Hartford police Sgt. Nicole Mordasiewicz has known since she was little that she wanted to be a police officer. Her grandfather and uncle were both Hartford police officers; Mordasiewicz was recruited by the Hartford Police Department in 2003.
But her career officially started in 1997 when Mordasiewicz became a Wethersfied Police Explorer when she was just 14 years old. She is now the director and president of the North East Regional Law Enforcement Educational Association, which last week hosted 205 youth from 50 different departments across the state at their annual Cadet Police Academy held at Westfeld State University in Massachusetts.
The academy is a week-long in-residence paramilitary training program, designed to resemble a “boot camp” style summer camp that includes law enforcement training. The training becomes more complex every year, starting with a basic program for new cadets.
“It’s a behind-the-scenes look at what they do, not just a 30-second clip like they see on the news,” Mordasiewicz said. “They build relationships that they see as positive. We help them with a program – that there’s more to it than just our training. There’s leadership skills, life skills, public speaking, how to deal with people.”
A more advanced level is a mock police department where the cadets will have patrol shifts and respond to calls – from minor situations to critical ones.
Veronika Bilinski, Cadet Division Police Chief, has been a cadet for five years with the Putnam County Sheriff Cadet Program in Carmel, NY. She is currently entering her final year at St.

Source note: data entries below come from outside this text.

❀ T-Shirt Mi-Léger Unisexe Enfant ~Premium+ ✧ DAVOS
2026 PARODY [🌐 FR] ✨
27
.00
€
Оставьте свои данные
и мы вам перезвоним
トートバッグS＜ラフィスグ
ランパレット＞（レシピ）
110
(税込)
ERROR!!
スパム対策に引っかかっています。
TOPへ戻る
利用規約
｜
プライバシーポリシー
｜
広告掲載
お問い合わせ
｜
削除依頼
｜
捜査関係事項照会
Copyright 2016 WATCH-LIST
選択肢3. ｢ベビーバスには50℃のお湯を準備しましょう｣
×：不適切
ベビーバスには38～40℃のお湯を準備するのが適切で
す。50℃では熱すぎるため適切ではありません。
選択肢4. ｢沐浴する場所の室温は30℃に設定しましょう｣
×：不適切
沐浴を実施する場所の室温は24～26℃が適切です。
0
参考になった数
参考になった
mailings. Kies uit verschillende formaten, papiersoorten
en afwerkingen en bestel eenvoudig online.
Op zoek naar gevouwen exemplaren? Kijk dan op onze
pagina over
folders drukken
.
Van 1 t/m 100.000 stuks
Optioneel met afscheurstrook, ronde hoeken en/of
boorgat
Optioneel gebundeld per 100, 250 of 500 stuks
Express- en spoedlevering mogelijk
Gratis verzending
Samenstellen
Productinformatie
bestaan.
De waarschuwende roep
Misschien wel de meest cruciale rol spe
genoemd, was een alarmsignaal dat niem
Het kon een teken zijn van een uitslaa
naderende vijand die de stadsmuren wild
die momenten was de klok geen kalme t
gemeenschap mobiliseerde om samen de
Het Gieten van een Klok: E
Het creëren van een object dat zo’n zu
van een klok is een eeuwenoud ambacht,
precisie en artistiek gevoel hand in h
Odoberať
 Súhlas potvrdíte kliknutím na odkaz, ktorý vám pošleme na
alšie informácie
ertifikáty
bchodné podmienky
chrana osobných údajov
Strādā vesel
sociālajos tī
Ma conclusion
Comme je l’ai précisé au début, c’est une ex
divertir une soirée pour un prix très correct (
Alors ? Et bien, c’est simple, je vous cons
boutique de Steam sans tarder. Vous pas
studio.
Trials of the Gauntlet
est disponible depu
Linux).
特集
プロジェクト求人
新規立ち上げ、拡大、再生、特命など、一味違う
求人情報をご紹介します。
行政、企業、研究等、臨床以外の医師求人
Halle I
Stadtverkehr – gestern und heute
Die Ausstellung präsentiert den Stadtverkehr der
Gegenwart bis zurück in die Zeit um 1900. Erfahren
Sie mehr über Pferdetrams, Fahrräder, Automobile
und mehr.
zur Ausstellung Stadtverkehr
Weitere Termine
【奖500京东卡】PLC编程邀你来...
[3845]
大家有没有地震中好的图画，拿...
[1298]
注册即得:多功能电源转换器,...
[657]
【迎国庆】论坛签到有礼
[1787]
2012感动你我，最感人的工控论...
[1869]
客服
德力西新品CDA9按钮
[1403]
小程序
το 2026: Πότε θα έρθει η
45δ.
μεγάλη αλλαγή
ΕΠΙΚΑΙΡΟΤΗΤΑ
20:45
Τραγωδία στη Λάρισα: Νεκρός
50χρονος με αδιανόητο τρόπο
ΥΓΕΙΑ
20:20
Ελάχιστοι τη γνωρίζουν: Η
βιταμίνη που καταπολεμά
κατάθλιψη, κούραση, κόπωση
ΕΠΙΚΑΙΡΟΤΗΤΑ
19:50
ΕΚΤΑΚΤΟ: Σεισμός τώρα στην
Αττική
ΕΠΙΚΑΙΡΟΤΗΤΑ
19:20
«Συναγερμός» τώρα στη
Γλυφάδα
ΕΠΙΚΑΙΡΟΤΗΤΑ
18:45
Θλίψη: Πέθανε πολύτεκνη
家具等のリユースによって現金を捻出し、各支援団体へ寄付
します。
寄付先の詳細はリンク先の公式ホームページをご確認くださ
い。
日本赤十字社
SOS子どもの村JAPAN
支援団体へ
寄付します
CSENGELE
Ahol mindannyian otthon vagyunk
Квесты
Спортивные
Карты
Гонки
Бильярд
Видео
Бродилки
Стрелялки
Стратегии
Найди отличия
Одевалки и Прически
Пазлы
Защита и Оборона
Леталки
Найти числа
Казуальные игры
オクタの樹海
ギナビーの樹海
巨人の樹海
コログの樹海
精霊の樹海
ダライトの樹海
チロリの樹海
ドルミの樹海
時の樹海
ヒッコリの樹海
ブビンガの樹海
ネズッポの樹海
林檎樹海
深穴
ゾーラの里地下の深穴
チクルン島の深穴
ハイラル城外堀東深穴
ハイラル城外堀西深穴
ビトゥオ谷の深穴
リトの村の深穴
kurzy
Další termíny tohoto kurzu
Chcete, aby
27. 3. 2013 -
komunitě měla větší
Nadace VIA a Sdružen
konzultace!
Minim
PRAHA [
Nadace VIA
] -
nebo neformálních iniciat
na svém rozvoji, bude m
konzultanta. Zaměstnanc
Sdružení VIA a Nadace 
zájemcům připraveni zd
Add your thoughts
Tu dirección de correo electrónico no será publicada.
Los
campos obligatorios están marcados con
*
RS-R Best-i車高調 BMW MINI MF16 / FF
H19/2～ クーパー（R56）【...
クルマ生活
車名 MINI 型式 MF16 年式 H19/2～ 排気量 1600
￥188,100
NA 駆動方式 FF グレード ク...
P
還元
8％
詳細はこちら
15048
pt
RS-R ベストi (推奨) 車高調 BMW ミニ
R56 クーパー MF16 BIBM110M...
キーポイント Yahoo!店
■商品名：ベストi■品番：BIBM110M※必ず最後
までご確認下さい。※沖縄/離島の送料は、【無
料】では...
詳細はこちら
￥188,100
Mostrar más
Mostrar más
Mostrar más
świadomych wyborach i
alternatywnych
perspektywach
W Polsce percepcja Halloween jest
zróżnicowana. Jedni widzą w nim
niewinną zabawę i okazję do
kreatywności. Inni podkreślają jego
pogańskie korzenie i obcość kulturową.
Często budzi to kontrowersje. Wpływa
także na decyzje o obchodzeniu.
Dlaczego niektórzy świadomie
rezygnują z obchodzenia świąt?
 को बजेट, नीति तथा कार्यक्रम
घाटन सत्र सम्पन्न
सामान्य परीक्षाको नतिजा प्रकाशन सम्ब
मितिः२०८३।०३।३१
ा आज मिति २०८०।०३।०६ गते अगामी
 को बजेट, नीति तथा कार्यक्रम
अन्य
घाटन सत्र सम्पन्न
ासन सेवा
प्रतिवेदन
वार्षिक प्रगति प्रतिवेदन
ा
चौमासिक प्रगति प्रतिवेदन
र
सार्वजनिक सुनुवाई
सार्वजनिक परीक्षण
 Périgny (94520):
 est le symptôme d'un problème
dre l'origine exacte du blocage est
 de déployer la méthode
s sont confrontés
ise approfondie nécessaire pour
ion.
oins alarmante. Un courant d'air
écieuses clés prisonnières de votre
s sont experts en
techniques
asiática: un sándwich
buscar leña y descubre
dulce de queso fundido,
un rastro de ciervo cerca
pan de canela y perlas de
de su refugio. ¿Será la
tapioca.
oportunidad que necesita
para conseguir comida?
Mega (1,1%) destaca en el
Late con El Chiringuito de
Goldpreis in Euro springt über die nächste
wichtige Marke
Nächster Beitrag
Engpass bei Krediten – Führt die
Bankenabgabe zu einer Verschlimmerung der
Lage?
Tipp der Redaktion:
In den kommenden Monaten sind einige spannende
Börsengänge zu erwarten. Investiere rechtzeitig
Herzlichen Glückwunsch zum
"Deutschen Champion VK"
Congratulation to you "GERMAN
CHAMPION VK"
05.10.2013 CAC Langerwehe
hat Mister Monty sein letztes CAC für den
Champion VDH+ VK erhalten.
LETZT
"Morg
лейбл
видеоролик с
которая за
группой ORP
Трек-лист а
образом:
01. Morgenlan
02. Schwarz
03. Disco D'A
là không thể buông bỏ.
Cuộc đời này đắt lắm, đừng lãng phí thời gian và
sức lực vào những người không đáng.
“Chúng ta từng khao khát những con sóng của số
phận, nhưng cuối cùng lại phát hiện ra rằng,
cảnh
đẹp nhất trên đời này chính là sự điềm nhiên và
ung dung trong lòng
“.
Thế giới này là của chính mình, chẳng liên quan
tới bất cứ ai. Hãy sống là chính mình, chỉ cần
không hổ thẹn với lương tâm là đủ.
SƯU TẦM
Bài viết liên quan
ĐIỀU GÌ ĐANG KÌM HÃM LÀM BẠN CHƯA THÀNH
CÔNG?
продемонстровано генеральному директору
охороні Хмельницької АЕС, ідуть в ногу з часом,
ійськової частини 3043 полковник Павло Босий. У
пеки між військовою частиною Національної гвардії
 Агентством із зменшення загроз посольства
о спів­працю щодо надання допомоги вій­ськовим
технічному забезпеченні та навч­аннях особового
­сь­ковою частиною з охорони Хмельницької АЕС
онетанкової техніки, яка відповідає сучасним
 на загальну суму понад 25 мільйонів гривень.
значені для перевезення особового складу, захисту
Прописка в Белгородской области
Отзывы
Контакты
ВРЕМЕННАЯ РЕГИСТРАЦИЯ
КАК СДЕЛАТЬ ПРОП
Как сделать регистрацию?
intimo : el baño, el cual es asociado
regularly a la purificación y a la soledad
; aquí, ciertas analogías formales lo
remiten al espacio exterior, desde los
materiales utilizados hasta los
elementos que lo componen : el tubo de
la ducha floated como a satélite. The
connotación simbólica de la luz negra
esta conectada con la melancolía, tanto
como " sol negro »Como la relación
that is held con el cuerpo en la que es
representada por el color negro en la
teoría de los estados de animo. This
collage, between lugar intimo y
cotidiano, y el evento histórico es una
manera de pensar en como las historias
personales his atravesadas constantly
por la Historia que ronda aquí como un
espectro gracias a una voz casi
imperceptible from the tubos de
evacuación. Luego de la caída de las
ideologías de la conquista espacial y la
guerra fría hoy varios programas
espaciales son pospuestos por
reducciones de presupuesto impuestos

John’s University.
The fake police department has 23 patrol officers, 4 sergeants, 2 lieutenants, a captain and a chief.
“We are fortunate to have such an amazing team of FTO (Field Training Officers) and staff who do their absolute best to simulate real-life calls and scenarios so we can learn in a hands-on environment to see what it’s really like to be a police officer,” Bilinski said during a presentation to guests at the academy.
The cadets learn about networking, building relationships and teamwork. The program is open to people ages 13-21, and Mordasiewicz encourages anyone interested to check out their local discovery program.
“I still have relationships with the kids I went to camp with, so it must be working,” Mordasiewicz said.
Enfield Police Detective Becky Leger said she enjoys being involved in the program, and now her 15-year-old son Leo just finished his second year at the camp.
“He loves it. He eats up this program. He lives and breathes it,” Leger said.
While Leo is a typical teenager who spends some time in his room on a computer, Leger said. “But when it’s time to do explorers, he’s up and dressed, out the door and ready to work. He’s the kind of kid who really eats up structure and discipline.”
Leger herself was 14 years old when she joined the Bristol Police Explorer program, eventually rising to the position of captain. She began her police career with the Bloomfield Police Department, where she was an Explorer Advisor, retiring from there in 2012.
Many of the young people who enter the academy are reluctant, Leger said.
“But when they get here, they come out of these shells,” Leger said. “So many kids at this age don’t really get that chance to be successful at something so different, and when they come out of the academy, they’ve now achieved something. Their confidence just booms.”
In addition to the camp, NERLEEA hosts two other competitions – including the NERLEEA Tactical Challenge in October and Police Cadet Stations Day, an annual competition in May that includes 24 randomly selected law enforcement challenges and four individual skills events. The latter attracts around 400 young people from Connecticut, Massachusetts and New York.